**TEKS SUMBER**
Otoritas Jasa Keuangan (OJK) memperpanjang relaksasi restrukturisasi pembiayaan bagi perusahaan nonbank hingga 17 April 2022. Hal itu tercantum dalam Peraturan OJK (POJK) Nomor 58/POJK.05/2020 tentang Perubahan atas POJK Nomor 14/POJK.05/2020.
Ketua Asosiasi Perusahaan Pembiayaan Indonesia (APPI) Suwandi Wiratno menilai, restrukturisasi merupakan imbauan OJK yang harus dimaknai perusahaan pembiayaan (multifinance) sebagai langkah antisipasi menjaga kualitas kredit sekaligus meminimalkan lonjakan rasio pembiayaan macet.
Setiap perusahaan pembiayaan telah memiliki strategi masing-masing dalam mengelola piutang pembiayaan. Hingga akhir tahun ini, sudah banyak cicilan debitor yang sebelumnya sempat direstrukturusiasi telah kembali normal.
”Di tempat saya (PT Chandra Sakti Utama Leasing/CSUL Finance), 60 persen debitor yang sudah direstrukturisasi sudah normal. Kualitas kredit terjaga akibat keberhasilan program restrukturisasi ini,” ujarnya saat dihubungi Rabu (30/12/2020).
Data Statistik OJK menunjukkan, terdapat perbaikan rasio pembiayaan bermasalah (non performing financing/NPF). NPF 182, perusahaan pembiayaan, sempat menjulang tinggi akibat pandemi Covid-19, yang puncaknya mencapai 5,6 persen pada Juli 2020. Pada bulan-bulan berikutnya, NPF membaik, yaitu sebesar 5,23 persen pada Agustus 2020, 4,93 persen pada September2020, dan 4,71 persen pada Oktober 2020.

**MATERI DATASET**
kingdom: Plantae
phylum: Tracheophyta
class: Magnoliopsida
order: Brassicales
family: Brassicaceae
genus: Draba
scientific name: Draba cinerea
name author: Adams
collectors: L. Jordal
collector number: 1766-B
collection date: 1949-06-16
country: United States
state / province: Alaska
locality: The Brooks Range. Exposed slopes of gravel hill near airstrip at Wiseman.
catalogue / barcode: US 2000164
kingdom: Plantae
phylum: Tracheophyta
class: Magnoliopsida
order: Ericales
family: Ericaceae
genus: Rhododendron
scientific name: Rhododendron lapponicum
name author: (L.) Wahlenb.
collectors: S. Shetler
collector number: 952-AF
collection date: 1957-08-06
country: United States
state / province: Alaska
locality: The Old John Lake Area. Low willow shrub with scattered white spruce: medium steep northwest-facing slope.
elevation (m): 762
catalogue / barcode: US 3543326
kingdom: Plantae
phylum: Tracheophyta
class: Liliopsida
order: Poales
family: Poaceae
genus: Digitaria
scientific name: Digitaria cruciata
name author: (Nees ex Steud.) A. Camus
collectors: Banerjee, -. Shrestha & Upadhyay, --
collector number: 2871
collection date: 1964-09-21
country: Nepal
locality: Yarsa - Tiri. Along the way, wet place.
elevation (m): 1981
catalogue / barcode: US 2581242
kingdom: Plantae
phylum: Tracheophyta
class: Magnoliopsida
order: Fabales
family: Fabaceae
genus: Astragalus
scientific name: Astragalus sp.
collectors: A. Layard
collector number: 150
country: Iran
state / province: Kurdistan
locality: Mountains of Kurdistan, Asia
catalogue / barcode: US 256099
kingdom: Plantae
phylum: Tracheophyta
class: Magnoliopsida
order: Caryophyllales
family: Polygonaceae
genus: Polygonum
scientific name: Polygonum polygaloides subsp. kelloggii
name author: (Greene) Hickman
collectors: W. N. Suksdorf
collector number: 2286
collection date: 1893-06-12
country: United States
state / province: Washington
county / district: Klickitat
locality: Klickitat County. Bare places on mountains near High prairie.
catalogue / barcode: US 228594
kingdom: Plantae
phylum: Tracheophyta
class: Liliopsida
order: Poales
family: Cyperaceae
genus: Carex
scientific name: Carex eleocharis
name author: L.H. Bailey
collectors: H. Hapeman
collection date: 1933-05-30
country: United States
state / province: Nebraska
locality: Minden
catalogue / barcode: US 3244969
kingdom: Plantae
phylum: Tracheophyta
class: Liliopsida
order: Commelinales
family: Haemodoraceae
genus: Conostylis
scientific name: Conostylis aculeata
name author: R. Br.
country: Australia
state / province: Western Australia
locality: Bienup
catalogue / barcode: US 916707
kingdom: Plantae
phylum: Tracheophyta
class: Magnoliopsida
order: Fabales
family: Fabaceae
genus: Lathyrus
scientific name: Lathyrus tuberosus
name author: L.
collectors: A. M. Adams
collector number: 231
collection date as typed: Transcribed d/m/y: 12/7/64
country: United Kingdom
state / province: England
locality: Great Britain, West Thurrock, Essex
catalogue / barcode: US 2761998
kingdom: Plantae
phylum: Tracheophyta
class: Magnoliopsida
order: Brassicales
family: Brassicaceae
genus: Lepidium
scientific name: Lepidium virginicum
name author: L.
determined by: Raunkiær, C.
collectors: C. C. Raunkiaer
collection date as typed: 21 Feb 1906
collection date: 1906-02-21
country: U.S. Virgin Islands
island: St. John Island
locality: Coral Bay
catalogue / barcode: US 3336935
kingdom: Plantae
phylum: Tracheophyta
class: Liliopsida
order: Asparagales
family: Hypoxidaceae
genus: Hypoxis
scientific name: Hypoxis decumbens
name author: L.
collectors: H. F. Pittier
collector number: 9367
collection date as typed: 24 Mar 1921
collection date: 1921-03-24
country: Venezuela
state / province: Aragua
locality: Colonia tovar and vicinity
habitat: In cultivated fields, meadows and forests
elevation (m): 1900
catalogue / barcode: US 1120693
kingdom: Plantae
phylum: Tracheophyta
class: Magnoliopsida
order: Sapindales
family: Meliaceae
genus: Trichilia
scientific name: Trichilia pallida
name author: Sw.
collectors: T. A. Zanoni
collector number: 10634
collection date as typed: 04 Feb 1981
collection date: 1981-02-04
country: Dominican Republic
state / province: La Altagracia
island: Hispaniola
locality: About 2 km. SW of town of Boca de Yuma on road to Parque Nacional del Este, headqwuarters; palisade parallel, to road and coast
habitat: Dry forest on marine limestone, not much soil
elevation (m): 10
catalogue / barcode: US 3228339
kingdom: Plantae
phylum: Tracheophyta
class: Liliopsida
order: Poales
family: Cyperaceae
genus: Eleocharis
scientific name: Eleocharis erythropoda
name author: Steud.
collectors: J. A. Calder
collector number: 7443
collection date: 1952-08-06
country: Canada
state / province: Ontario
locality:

**INSTRUKSI TUGAS**
Tuliskan kembali tanpa perubahan apa pun bagian teks tentang perpanjangan relaksasi restrukturisasi OJK, dimulai dari "Otoritas Jasa Keuangan" dan berakhir pada "rasio pembiayaan macet.".

**JAWABAN YANG DIHARAPKAN**
Otoritas Jasa Keuangan (OJK) memperpanjang relaksasi restrukturisasi pembiayaan bagi perusahaan nonbank hingga 17 April 2022. Hal itu tercantum dalam Peraturan OJK (POJK) Nomor 58/POJK.05/2020 tentang Perubahan atas POJK Nomor 14/POJK.05/2020.
Ketua Asosiasi Perusahaan Pembiayaan Indonesia (APPI) Suwandi Wiratno menilai, restrukturisasi merupakan imbauan OJK yang harus dimaknai perusahaan pembiayaan (multifinance) sebagai langkah antisipasi menjaga kualitas kredit sekaligus meminimalkan lonjakan rasio pembiayaan macet.